Megève inaugure son nouvel espace culturel avec une exposition-événement sur l’un de ses hôtes célèbres. Intitulée Jean Marais, l’éternelle étoile de Cocteau, elle explore les nombreuses facettes du comédien, artiste complet, mais aussi défenseur avant l’heure de la nature et des arbres. Un engagement sans doute forgé par ses multiples immersions dans les paysages mégevans.

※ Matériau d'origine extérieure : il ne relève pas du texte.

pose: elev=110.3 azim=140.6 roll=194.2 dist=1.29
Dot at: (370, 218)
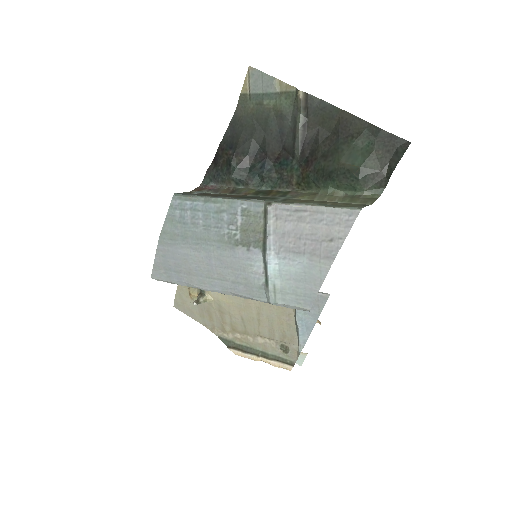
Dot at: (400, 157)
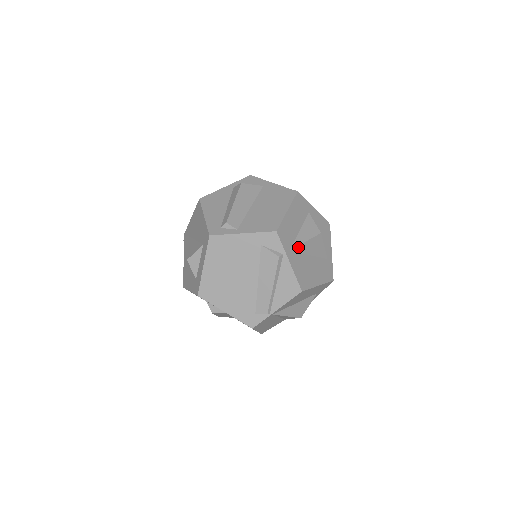
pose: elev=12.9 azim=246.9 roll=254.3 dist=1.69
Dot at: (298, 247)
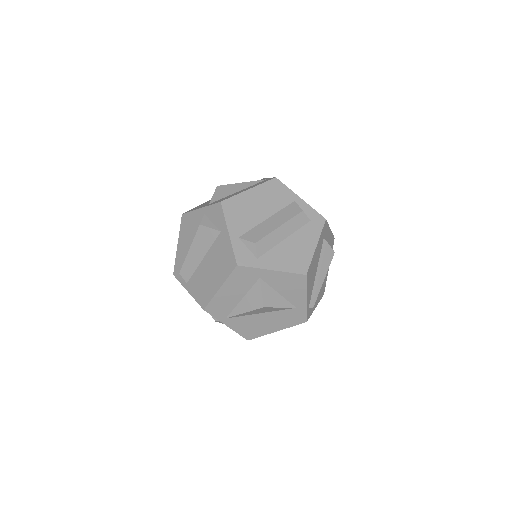
Dot at: (237, 315)
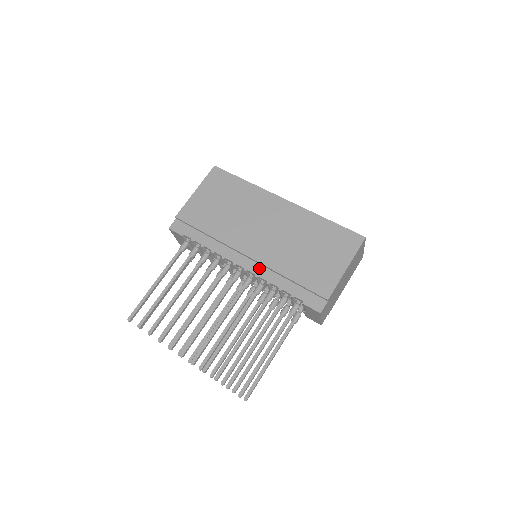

C’est au duo d’Arts Talents Expertise, Didier Jovenet et Romain Leray, que l’on doit l’exposition prolifique autour de Jean Marais qu’accueille Megève jusqu’au au 31 octobre 2020. Elle a été composée à partir de quelque 500 pièces uniques et personnelles de l’acteur, principalement issues de deux collections privées. Plusieurs d’entre elles sont inédites, à l’image de son journal intime, dévoilé en partie lors de cette exposition au Palais, où la ville de Megève vient d’aménager son nouveau lieu d’envergure dédié à la culture. De même, plusieurs photographies avec Jean Cocteau, Coco Chanel ou Picasso n’ont jamais été montrées. Des œuvres rares jalonnent aussi le parcours, comme l’un des plus grands tableaux de Jean Cocteau, ou encore le mannequin de Jean Marais réalisé par les ateliers Grévin dans son costume de roi pour le film Peau d’Âne de Jacques Demy.

Artiste protéiforme et libre

Jean Marais et Jean Cocteau étaient très attachés à Megève, considéré comme le « XXIe arrondissement de Paris dans les années 50-60 ». Les deux artistes ont laissé des traces encore visibles aujourd’hui. Notamment des fresques dans le restaurant Les Enfants terribles de l’hôtel du Mont-Blanc pour le poète-académicien. L’établissement compte également une très belle œuvre de Jean Marais, Le vase aux Serpents.
Après la disparition de son mentor en 1963, l’acteur a continué à venir skier à Megève et à s’y rendre régulièrement avec de nombreux amis et artistes. « Jean Marais a possédé deux boutiques dans le cœur du village dans les années 1975-80 où étaient vendues ses sculptures et céramiques réalisées à Vallauris », rappelle Romain Leray, commissaire de l’exposition et expert européen en arts du spectacle.

Grand comédien de cinéma et de théâtre, Jean Marais fut effectivement aussi créateur de mode, écrivain et dessinateur de contes pour enfant, sculpteur, peintre ou encore céramiste. « Avec cette exposition intergénérationnelle, le visiteur entre dans l’intimité d’un immense artiste, ayant marqué le XXe siècle », s’enthousiame Romain Leray. « Jean Marais avait de multiples talents et a côtoyé les plus grands génies artistiques entre 1937 et 1990 : Cocteau, Chanel, Lifar, Visconti, Picasso, Dali. C’est Pablo Picasso qui l’a encouragé à peindre dès 1940 ». L’auteur des Demoiselles d’Avignon aimait ce que dégageait la peinture de Jean Marais comme en témoigne un passage du journal intime du comédien, à lire dans ce parcours organisé autour de nombreuses thématiques.

Défenseur des arbres

L’exposition montre par ailleurs une facette moins connue de l’artiste disparu en 1998. Athlétique de nature, celui qui incarna aussi bien les héros poétiques des chefs d’œuvre de Jean Cocteau que ceux virevoltants des films de cape et d’épée de notre enfance, empruntait régulièrement le chemin du Calvaire jusqu’au plateau du mont-d’Arbois. Ces cheminements répétés sur ce sentier généreusement arboré l’ont inspiré. La nature et les arbres, qu’il considérait comme source de vie, sont ainsi très présents dans les sculptures et peintures choisies pour l’exposition. « Son rôle, précurseur à l’époque, en faveur de la défense de la nature et des arbres, nous montre un engament méconnu de l’artiste », souligne encore Romain Leray, incollable autant sur l’homme que sur son œuvre.